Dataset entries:
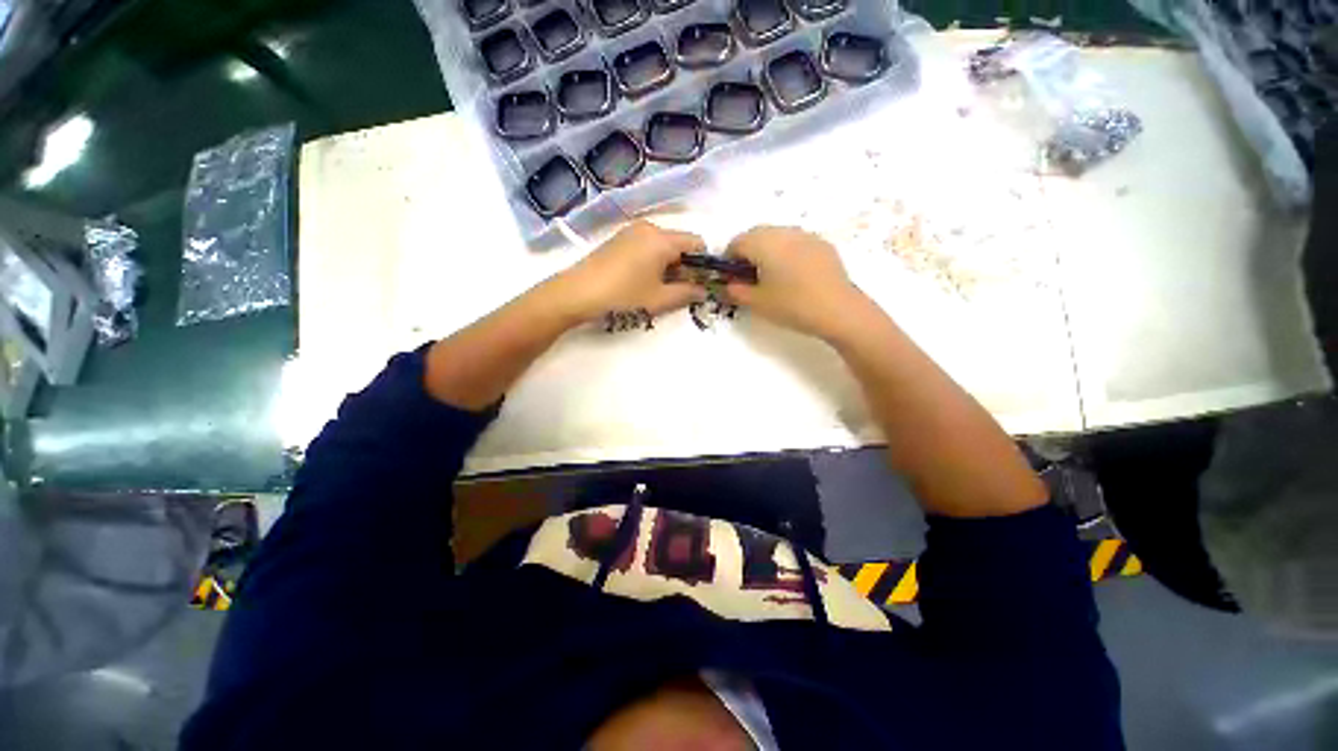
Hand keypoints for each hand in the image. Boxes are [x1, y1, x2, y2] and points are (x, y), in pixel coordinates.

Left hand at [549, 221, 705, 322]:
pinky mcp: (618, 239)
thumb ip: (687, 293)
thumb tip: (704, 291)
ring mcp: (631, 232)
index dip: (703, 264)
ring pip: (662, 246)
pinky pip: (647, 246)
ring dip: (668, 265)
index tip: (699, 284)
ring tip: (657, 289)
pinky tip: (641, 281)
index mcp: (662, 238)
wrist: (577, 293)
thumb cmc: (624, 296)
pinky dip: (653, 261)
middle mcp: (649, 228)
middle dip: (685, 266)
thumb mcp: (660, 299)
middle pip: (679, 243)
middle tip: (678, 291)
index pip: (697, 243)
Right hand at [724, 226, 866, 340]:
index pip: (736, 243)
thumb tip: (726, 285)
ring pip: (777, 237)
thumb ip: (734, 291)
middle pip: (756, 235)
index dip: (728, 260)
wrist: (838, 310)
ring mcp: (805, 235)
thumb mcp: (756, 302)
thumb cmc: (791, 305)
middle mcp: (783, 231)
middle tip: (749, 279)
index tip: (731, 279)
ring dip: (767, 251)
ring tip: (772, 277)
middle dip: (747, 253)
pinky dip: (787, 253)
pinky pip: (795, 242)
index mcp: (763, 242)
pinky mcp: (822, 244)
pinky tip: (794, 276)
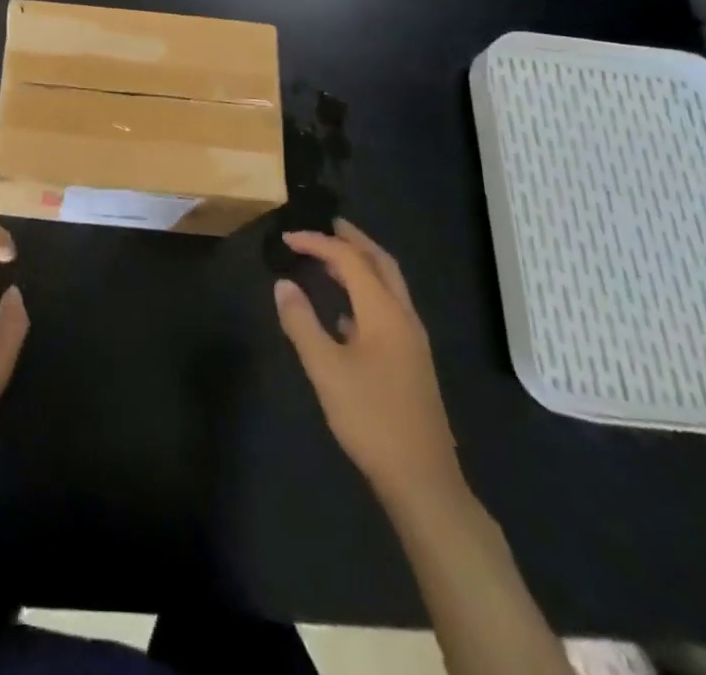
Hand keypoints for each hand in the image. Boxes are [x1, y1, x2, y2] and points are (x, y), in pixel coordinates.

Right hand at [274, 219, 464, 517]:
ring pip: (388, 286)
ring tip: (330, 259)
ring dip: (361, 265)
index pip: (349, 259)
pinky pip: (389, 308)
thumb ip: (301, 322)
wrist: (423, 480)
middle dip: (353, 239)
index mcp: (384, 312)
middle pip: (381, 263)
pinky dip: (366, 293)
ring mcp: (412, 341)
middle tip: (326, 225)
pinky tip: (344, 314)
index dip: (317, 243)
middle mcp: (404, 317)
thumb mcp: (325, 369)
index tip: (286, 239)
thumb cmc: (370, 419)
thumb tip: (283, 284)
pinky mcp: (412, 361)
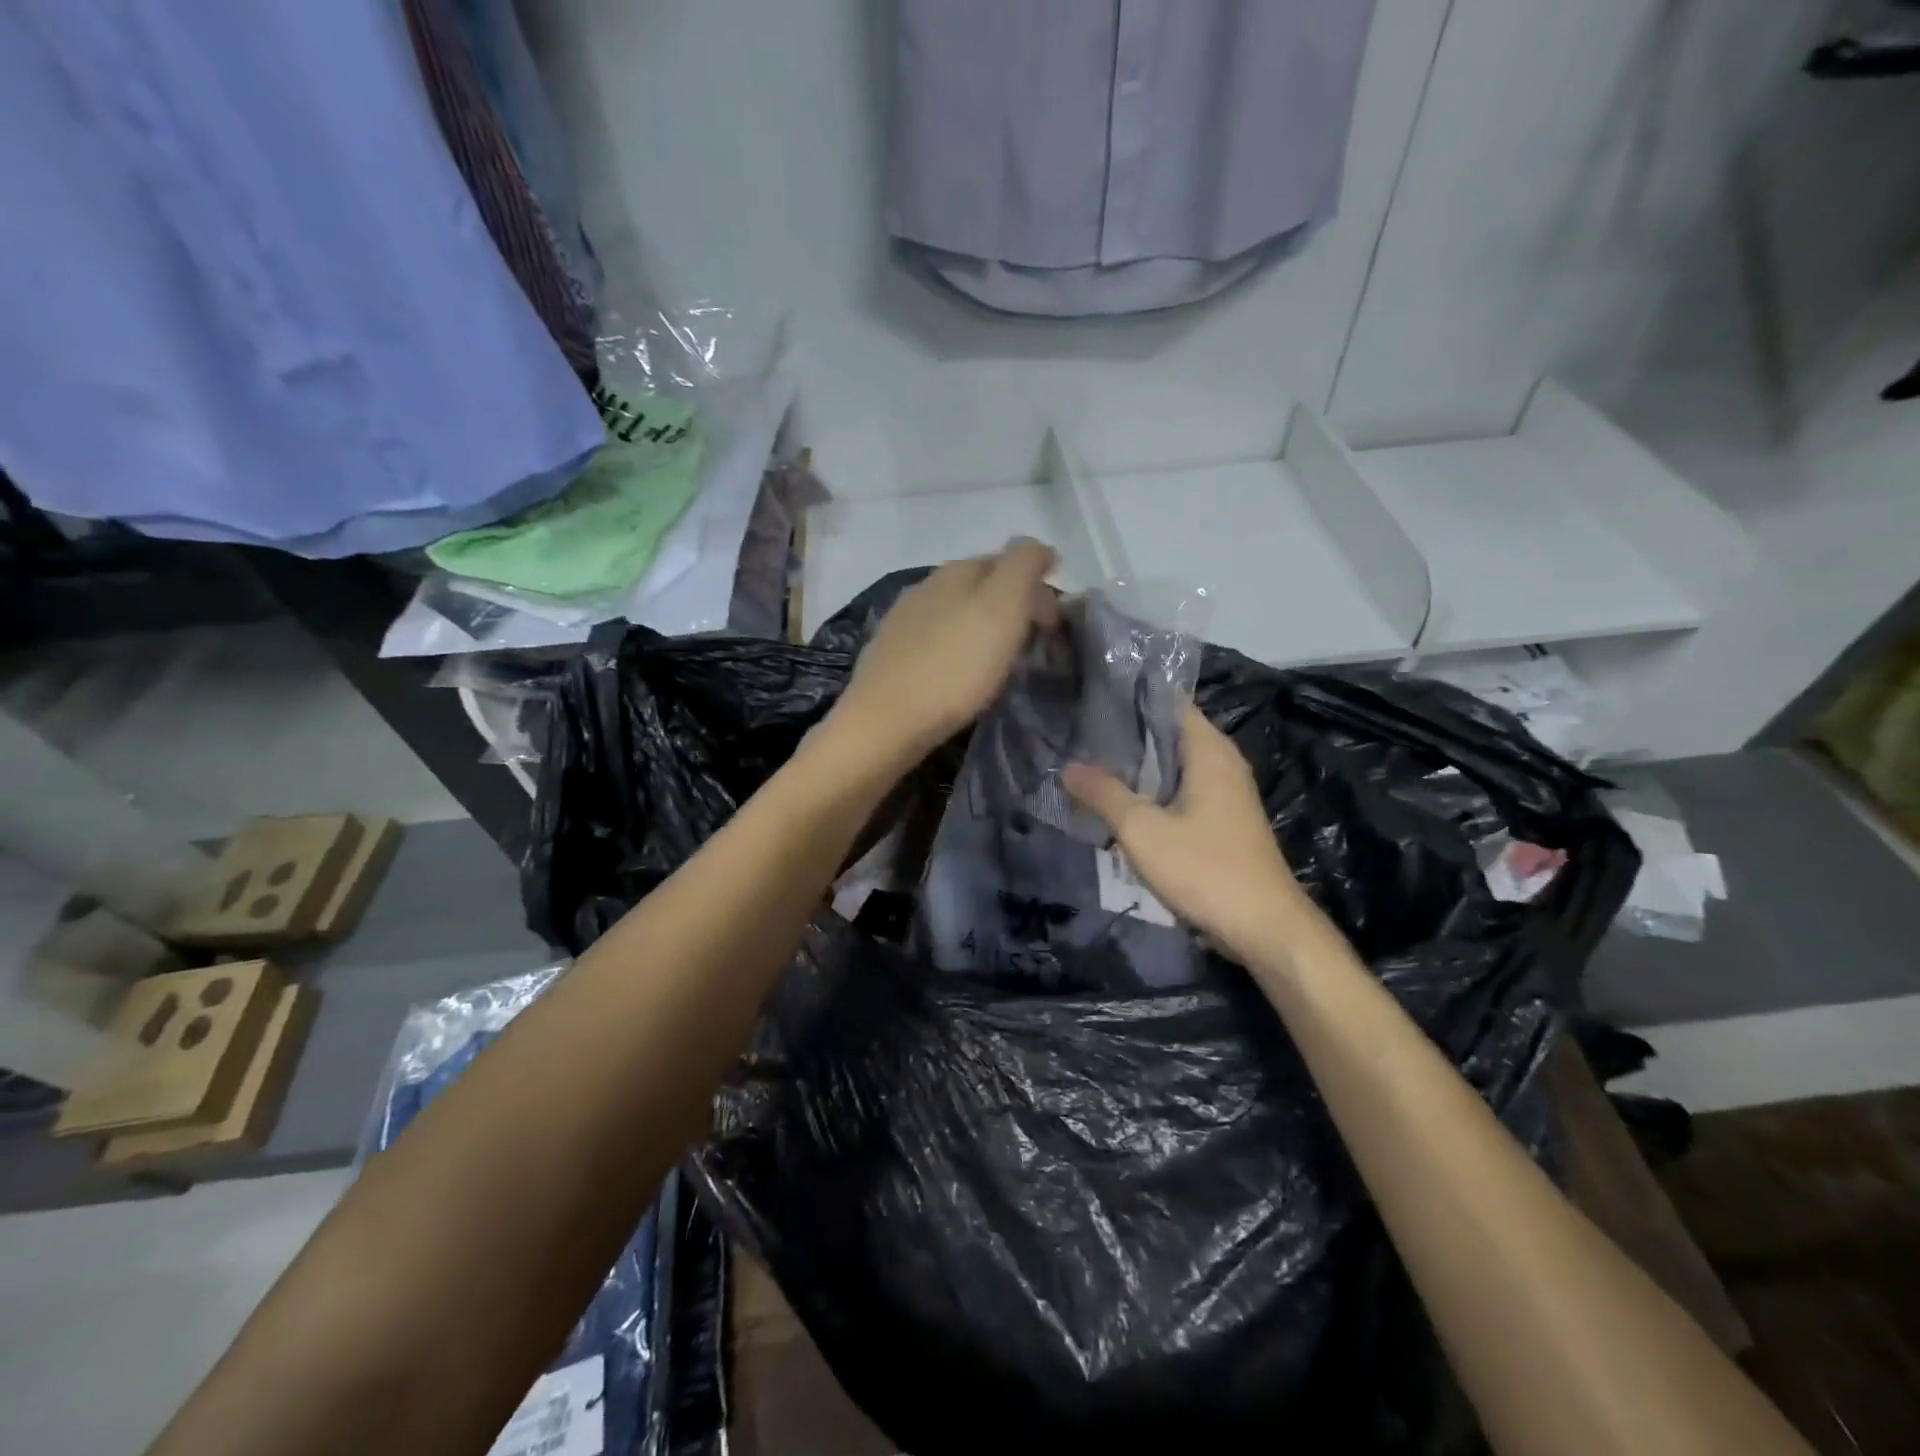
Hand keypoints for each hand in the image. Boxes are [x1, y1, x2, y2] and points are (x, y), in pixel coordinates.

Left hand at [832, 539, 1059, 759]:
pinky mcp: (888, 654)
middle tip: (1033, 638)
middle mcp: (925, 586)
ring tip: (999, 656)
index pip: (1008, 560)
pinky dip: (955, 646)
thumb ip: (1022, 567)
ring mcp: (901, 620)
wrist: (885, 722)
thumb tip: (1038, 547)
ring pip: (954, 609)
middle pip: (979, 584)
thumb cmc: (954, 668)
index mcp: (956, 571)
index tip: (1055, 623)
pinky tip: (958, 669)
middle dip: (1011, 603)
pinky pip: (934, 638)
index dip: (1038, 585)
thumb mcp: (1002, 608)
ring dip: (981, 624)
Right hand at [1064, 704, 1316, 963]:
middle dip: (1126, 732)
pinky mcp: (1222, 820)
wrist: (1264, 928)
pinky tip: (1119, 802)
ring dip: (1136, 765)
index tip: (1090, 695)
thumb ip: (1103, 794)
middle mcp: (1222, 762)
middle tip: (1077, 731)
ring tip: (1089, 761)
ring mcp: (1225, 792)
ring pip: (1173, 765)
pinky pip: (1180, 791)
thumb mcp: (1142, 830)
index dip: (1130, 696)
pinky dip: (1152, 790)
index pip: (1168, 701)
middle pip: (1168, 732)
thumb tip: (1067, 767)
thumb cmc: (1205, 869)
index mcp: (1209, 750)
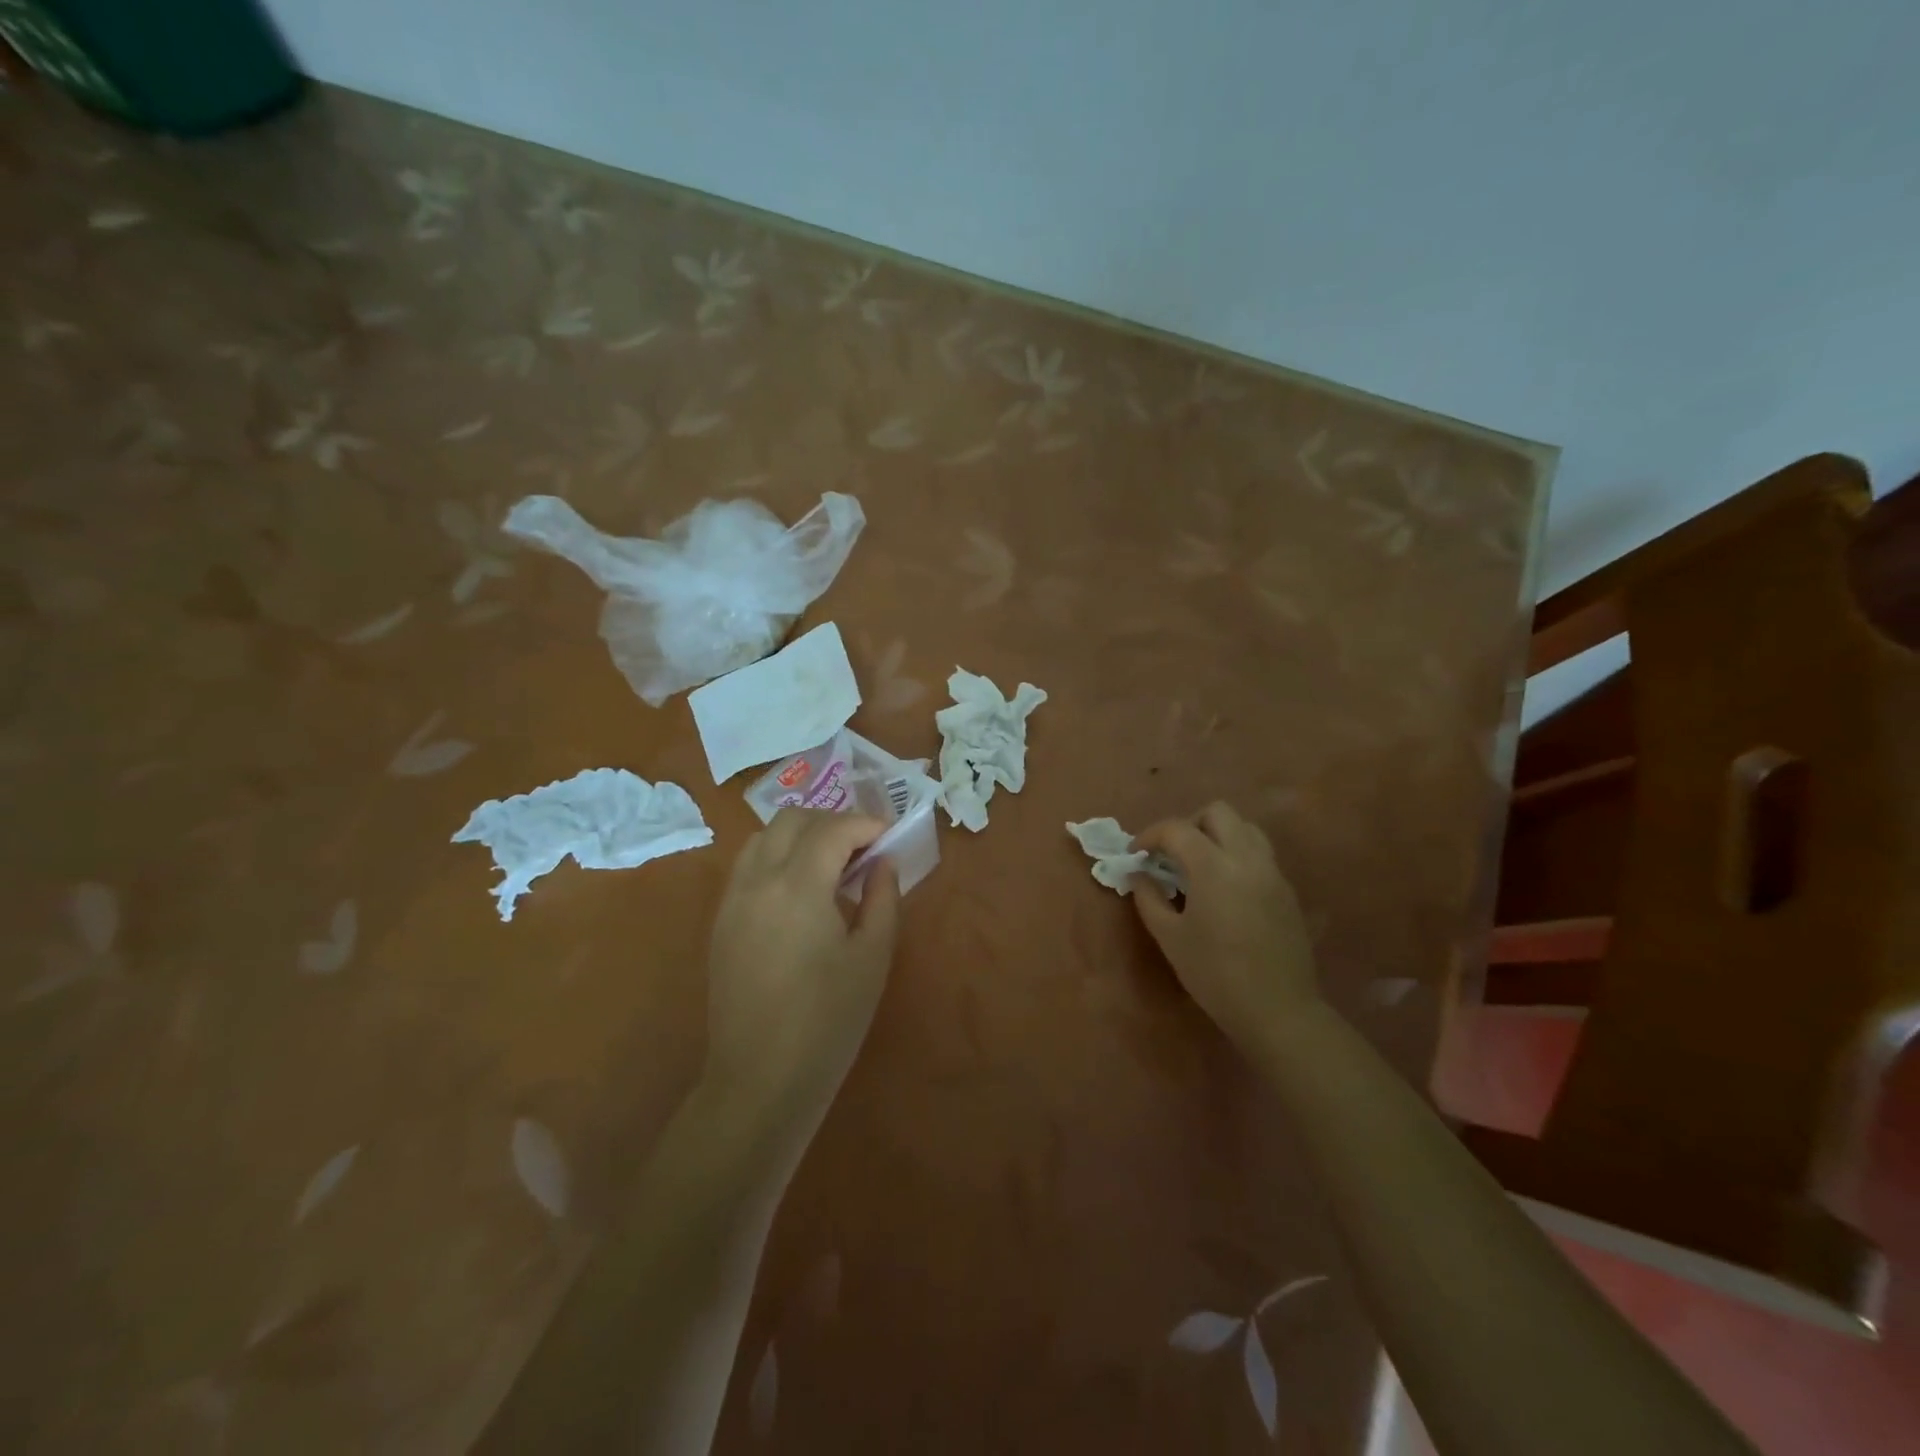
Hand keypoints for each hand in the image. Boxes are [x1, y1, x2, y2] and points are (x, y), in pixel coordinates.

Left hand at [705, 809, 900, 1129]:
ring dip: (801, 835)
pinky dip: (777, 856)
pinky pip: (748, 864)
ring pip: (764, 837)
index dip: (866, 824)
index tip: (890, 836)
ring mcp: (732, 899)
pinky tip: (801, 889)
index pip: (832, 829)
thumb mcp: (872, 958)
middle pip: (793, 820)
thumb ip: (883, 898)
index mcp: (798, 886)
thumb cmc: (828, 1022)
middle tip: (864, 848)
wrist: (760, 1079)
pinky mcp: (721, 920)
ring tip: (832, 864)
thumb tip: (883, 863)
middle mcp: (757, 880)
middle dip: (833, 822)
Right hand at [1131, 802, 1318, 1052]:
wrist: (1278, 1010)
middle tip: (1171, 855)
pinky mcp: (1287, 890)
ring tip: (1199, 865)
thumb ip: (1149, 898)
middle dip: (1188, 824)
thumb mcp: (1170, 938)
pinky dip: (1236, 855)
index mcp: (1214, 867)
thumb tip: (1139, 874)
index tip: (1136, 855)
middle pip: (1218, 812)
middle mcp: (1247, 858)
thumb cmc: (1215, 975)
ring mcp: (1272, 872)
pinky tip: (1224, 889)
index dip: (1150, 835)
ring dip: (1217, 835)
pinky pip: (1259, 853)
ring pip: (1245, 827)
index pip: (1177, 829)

» **Description of the task**
When the records above are checked line by line, how many lines contain the word "Left"? Please give only that number.

» **Result**
3